It recently emerged that the NHS has been ordered to prioritise patients who have endured long waits for routine treatment. However, problems with our health service have been evident since two-thirds of A&E units missed their winter wait time target, despite a mild winter by British standards. Couple this with the news that 144 A&E units across England have missed these targets for 52 consecutive weeks since July 2013, and it's further proof that our NHS has long been buckling under immense pressure.
Granted, the NHS is a huge organisation with many different priorities, and the number of patients admitted to A&E has been rising in recent years. But failure to attend to 95 per cent of patients within four hours is not acceptable. We should be proud that our health service aspires to reach this figure, as it demonstrates a commitment to providing the highest standard of care, but if this target was not reachable, it should never have been set.
Nevertheless, the problem can be resolved by diagnosing the two key problems. Firstly, how can the NHS become more efficient, ensuring targets are met in future? Secondly, what can be done to reduce the number of unnecessary visits to A&E units?
While the answer to these questions is not clear-cut, one method that could have a great impact is the use of predictive analytics. The NHS is a relentless producer of data - be it patient data, performance data, clinical data, or administrative data - and therein lies the solution. In making good use of its data, the NHS can be more efficient and will be better placed to meet its own targets. This was the call to action in February and the same is true today.
Notwithstanding, convincing those in the industry that data analytics can be part of the prevention and the cure is not easy. Indeed, it's undeniable that some data is inaccurate and unreliable. However, once each trust works out which data it can use, it can analyse that to enhance its methods of working to improve patient care. What's more, trusts could use the data to find patterns and trends that may enable the prevention of diseases.

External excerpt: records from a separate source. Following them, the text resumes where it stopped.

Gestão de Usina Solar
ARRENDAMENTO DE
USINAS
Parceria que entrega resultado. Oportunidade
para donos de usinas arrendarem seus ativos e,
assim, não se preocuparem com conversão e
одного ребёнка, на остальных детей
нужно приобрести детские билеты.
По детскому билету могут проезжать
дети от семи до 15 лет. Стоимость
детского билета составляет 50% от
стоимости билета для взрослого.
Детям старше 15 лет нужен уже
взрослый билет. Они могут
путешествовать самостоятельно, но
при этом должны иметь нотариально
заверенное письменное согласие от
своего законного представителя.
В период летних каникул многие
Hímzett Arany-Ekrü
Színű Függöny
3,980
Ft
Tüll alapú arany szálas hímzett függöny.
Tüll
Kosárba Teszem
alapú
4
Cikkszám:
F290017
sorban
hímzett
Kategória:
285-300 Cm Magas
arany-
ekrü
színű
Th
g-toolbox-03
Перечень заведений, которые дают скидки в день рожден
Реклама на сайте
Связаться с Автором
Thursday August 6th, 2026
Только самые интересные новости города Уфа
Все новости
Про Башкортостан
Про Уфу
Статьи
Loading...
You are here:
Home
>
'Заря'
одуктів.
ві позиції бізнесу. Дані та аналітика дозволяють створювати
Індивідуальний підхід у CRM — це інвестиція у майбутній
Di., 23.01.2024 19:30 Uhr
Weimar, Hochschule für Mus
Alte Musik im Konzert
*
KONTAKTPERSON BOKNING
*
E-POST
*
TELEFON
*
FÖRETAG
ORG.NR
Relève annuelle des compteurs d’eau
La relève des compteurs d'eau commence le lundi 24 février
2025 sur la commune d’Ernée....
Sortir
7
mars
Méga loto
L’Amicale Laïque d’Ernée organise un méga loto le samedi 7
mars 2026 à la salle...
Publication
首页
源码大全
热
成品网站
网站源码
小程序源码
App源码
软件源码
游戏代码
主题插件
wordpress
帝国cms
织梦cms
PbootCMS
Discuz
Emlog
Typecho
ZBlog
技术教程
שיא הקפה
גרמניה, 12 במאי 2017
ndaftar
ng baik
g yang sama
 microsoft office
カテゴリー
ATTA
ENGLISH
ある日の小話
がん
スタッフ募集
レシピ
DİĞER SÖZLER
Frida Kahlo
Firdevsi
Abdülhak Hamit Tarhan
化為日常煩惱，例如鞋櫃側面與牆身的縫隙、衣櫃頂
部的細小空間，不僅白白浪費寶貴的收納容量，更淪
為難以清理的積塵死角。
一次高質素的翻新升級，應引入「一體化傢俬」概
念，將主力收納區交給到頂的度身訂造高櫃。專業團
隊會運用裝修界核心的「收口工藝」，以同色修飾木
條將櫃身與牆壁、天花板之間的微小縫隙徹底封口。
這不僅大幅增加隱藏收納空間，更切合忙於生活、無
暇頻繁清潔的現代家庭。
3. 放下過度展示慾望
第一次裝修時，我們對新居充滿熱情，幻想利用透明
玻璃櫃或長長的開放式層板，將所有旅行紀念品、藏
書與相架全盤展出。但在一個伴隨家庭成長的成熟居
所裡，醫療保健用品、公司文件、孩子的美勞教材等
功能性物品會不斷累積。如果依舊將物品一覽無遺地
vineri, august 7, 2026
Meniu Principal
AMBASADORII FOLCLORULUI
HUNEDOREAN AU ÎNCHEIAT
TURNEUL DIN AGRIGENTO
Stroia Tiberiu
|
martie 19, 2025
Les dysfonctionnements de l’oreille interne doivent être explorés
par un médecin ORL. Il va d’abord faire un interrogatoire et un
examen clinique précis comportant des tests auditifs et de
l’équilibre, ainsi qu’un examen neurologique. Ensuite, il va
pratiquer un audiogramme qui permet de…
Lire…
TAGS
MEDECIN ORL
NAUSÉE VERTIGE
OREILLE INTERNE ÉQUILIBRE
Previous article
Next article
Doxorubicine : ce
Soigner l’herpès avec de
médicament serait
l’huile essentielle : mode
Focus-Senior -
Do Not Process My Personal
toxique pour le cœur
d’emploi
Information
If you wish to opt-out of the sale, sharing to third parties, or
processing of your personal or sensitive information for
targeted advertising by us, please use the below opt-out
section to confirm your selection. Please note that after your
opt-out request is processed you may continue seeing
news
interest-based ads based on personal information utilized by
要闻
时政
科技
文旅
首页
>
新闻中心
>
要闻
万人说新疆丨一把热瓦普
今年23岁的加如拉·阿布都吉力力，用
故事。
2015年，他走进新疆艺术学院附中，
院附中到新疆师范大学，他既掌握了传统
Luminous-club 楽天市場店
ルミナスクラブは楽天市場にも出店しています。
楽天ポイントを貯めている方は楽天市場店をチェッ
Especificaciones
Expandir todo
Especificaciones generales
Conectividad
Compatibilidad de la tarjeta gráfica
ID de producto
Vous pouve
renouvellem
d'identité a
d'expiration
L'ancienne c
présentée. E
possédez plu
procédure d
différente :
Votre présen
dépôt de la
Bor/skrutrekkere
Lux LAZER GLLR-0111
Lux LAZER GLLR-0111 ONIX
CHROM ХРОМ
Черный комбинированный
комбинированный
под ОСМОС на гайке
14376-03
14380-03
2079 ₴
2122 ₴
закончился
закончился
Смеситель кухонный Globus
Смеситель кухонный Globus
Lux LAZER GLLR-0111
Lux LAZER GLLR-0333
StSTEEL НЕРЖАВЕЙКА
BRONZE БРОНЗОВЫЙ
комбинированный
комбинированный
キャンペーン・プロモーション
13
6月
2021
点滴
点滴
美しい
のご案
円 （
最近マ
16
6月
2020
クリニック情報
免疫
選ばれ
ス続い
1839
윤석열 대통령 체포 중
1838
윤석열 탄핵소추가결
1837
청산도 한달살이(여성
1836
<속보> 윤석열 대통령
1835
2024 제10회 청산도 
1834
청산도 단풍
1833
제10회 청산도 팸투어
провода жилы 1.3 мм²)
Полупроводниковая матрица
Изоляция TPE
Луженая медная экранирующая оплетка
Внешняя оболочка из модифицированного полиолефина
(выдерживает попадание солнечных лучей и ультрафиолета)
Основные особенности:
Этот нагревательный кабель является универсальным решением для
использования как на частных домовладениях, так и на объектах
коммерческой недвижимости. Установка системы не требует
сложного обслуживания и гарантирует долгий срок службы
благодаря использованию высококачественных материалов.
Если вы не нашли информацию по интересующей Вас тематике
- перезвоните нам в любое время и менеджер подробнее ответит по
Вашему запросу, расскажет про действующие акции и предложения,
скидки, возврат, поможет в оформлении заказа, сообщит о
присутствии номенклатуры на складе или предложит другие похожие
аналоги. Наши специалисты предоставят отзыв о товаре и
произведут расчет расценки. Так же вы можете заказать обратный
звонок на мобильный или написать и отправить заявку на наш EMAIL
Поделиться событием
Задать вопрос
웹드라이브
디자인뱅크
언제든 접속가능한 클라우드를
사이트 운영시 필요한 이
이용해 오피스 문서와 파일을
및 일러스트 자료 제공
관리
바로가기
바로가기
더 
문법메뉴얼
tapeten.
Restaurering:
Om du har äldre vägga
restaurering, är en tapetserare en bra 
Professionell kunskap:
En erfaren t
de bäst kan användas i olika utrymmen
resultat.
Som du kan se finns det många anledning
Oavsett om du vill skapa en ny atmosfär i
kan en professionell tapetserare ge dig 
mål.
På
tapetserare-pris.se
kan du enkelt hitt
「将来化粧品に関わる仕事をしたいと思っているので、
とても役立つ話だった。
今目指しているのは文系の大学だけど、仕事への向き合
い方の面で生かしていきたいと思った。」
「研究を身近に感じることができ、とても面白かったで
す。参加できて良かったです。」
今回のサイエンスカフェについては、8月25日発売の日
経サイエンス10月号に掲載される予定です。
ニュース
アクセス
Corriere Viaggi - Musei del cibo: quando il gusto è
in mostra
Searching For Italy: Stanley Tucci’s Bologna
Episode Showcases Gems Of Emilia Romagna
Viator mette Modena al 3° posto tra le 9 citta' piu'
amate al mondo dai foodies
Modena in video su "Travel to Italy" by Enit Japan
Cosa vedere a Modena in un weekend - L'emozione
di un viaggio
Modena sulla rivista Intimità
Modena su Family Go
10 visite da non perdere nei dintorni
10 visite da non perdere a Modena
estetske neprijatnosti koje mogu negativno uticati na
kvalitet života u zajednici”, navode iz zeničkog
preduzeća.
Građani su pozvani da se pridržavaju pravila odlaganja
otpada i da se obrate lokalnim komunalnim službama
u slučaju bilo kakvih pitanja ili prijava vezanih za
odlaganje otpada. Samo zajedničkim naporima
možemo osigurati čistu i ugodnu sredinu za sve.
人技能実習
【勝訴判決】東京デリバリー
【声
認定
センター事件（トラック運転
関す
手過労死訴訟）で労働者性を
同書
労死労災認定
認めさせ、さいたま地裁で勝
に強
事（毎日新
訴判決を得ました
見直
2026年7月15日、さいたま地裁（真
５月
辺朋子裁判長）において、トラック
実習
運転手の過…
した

This technology also helps create integrated patient care across GPs, social services and hospitals, to minimise follow-ups and improve long-term outpatient care. In this way, the sharing of patient data can help prevent hospital admissions, as well as being a valuable aid in the battle against diseases.
All of this points to the fact that big data analytics can relieve our ailing NHS by alleviating the financial strain it is currently suffering under. Better still, it can feed back on progress on an hourly or daily basis - and stop authorities having to wait six months before they discover they've missed their targets.
Prevention is cheaper than cure and, most importantly, better for the patient. The NHS needs to take steps that help manage the influx of patients as well as how to treat them.